I think reading “Harry Potter i Komnata Tajemnic” is a throwback to the earliest days of my reading journey. I sat in my dad’s lap and he read to me. I looked at the words on the page and I listened to my dad’s voice. Some things I understood. Other things were beyond my grasp. But I was forming connections in my head. And felt this pull into language.
That’s what I did here.
I trained my eyes to move across the page at the speed of the reader. I guessed at the emotions of the character and emotional arc of the story based on how the reader was speaking.
This is a start.
I read that Pope John Paul II read the newspaper in 6 or 7 languages everyday in the morning.
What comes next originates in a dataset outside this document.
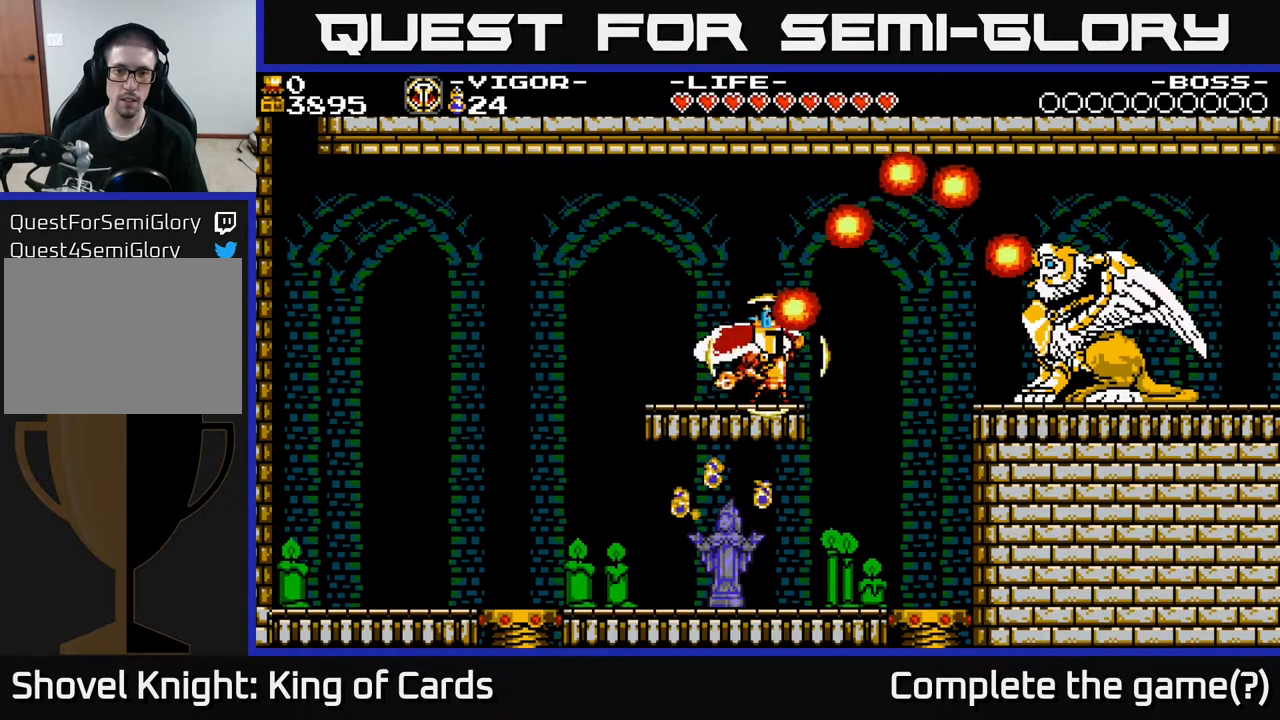
{"buttons": [], "events": [[67, "Y", "up"]]}
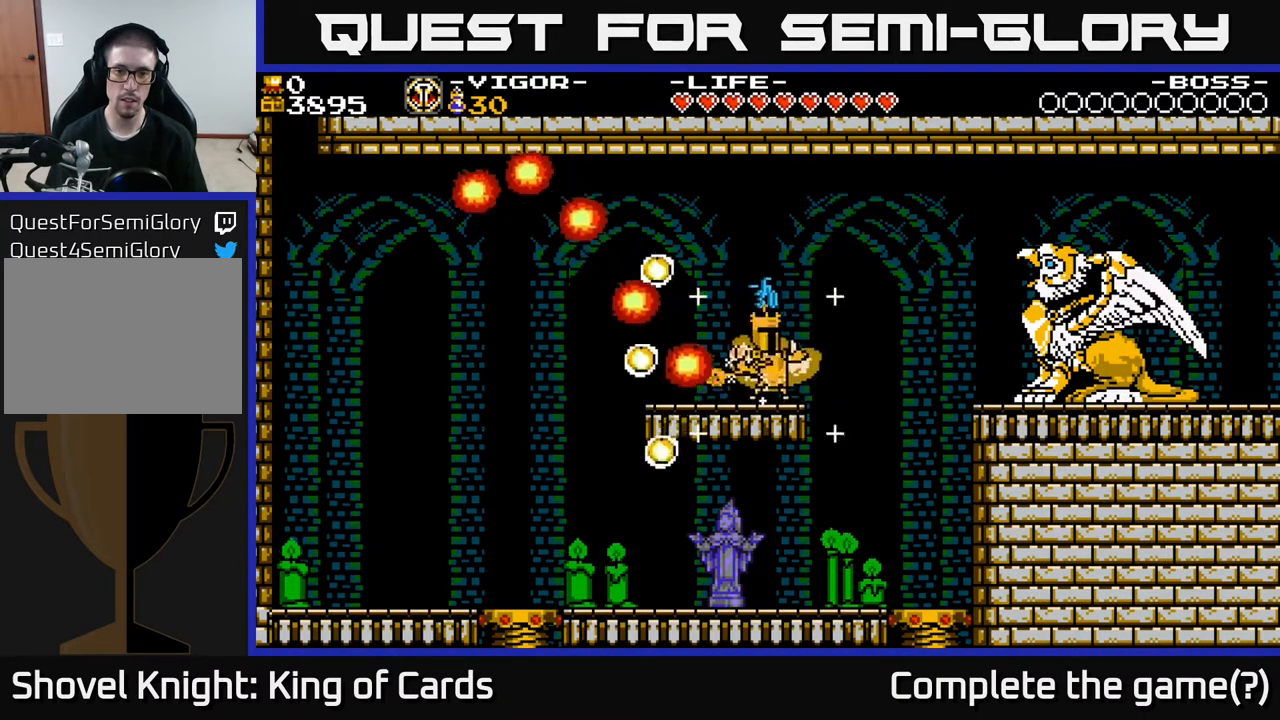
{"buttons": [], "events": []}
What empathy might that bring? What limber mind resulted from that daily routine?
Yes! The intellectual puzzles we all enjoy as readers – learning new words.
For me, this has always been a joy. New words have always provided me with freedom. The freedom to be astute.
Reading the Harry Potter series when I was younger is one of my fondest memories. I remember the sun’s light stretching across my bed. I lay there with my book and my other book – the dictionary.
If I didn’t understand a word for sure, I’d look it up. I’d write down the word and the definition on a piece of paper. If I didn’t know the meaning of the word that was defining the word I was looking up, I’d look up that word too. I’d write it down along with the definition.
And down the rabbit hole I went.
I may get lost in words, but I’m never lost for words.
Nothing is beyond relating.
All that is fantastic and subtle can glimmer is soft indirect light or be exposed naked in the spotlight.
And that’s where the fun of language comes in.
The game of language is to frame.
You read body language and you understand what a person is telling you.
You listen to the sound of a person’s voice and you understand how they are feeling.
Words are that extra little bit of meaning.
So what’s the point?
Well! Doesn’t a peacock’s tail feathers impress you?
How about a baboon red butt?
Or the medals and honors pinned do the chest of a distinguished military office?
I bet the crown of a king or queen would catch your eye.
Adornment is a nice way to excite the room. To compel your audience.
Look at the sparkle. The extra bit of flourish.
Language is not the primal source. It’s not the water. It’s not the soul inside of you. But it’s a bucket that can catch at that water with excitement.
Does your bucket have holes? Or is it a nice bucket?
Is your bucket as red as a baboon’s butt?
Do people comment on how red your bucket it and how well you swing it?
If the answers yes, you’ve probably read a few books. And taken the time to get comfortable with the words you use and what the mean.
What is your language doing for you?